Julya Rabinowich

Meisterin der Sublimierung

11. Juni 2026
Jule Heer

Mit sieben Jahren kam Julya Rabinowich aus Leningrad nach Österreich, mit neun schrieb sie erste Gedichte auf Deutsch. In ihrem Schreiben setzt sie sich immer wieder mit Trauma und Entwurzelung auseinander.

Ein Porträtfoto der Autorin Julya Rabinowich

Julya Rabinowich

Als sie 2006 großformatige Gemälde mit blutigen, gespaltenen Köpfen von der Atelierwand nimmt, endet für Julya Rabinowich ihre Di­plomarbeit. Dass aus dem Projekt "Spaltkopf" ihr erster Roman werden wird, ahnt sie damals noch nicht. "Der Spaltkopf steht für das verdrängte Trauma", erklärt Rabinowich, die sechs Jahre als Dolmetscherin arbeitete, bevor sie Malerei studierte. Sie übersetzte simultan Psychotherapiestunden im Diakonie-Flüchtlingsdienst. Dort begegnete sie Geschichten von Flucht, Folter und Trauma. "Ich wusste, diese Geschichten mussten erzählt werden", sagt Rabinowich. Aber verfremdet.

Wenn sie bei Therapiestunden übersetzte, merkte sie, wie die Men­schen sich veränderten, sobald sie über ihre Traumata sprachen. "Sie wirkten wie besessen." Lange habe sie selbst verdrängt, dass sie mit den Betroffenen etwas gemeinsam hatte: die Entwurzelung aus der Heimat.

Fruchtjoghurt und Sprachverlust

Rabinowich war sieben Jahre alt, als sie 1977 mit ihren Eltern aus der Sowjetunion nach Österreich flüchtete – ohne zu wissen, dass es eine Flucht war. Ein Urlaub in Litauen, das hatten ihr die Eltern gesagt. Im Flugzeug neben ihr meinte ein Mädchen, der Flug gehe nach ­Österreich. Rabinowich glaubte ihr nicht.

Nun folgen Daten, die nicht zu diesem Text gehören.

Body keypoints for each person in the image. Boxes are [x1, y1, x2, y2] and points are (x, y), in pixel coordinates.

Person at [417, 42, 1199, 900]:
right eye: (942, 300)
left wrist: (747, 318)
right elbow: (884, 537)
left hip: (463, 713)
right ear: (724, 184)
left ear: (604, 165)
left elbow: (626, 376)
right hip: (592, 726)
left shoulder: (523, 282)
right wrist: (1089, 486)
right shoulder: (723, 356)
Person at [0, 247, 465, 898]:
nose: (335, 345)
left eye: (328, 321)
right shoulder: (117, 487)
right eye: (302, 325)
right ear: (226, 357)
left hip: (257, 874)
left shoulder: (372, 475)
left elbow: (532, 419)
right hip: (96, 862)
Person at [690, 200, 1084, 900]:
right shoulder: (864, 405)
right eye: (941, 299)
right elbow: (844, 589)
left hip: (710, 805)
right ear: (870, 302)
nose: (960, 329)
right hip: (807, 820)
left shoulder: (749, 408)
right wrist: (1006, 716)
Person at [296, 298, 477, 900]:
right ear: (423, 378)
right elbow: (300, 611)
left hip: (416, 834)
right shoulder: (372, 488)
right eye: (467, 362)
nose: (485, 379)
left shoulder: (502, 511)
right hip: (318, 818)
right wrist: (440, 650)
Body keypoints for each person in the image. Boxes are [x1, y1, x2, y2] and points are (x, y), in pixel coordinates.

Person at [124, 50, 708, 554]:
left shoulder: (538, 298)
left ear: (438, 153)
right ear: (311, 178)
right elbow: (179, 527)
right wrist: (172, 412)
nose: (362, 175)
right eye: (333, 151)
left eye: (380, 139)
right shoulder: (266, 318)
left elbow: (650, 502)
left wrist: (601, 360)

"Lenin ist ein Arschloch!" Das war das Erste, was ihr Vater schrie, als sie im Flüchtlingsheim ankamen. All die Jahre zuvor hatte er das nicht aussprechen können. Die siebenjährige Julya war zunächst entsetzt und wütend – erst viel später wurde ihr klar, dass die jüdische Familie Antisemitismus und Verfolgung ausgesetzt gewesen war.

Am zweiten Tag war sie erst einmal besänftigt: Es gab Fruchtjoghurt – zum ersten Mal in ihrem Leben. "Das war überwältigend." Fruchtjoghurt mag sie heute zwar immer noch; richtig locken könne man sie jedoch eher mit Champagner­trüffeln oder Sushi. Zu ihrem Bedauern war sie noch nie in Japan, trotz wiederholter Lesereiseeinladungen beim Erscheinen ihrer Bücher. Einmal kam Corona dazwischen, ein anderes Mal eine Angst, die aus einer weiteren Erfahrung nach der Flucht entstand: in einem Land zu sein, dessen Sprache man nicht nur nicht sprechen, sondern auch nicht lesen kann.

"Dieser erste Sprachverlust war neu und schrecklich." Zuvor hatte sie nur Russisch gehört, war nie im Ausland gewesen, es gab keine Touristen. Ihr spontaner Impuls: so schnell wie möglich Deutsch lernen.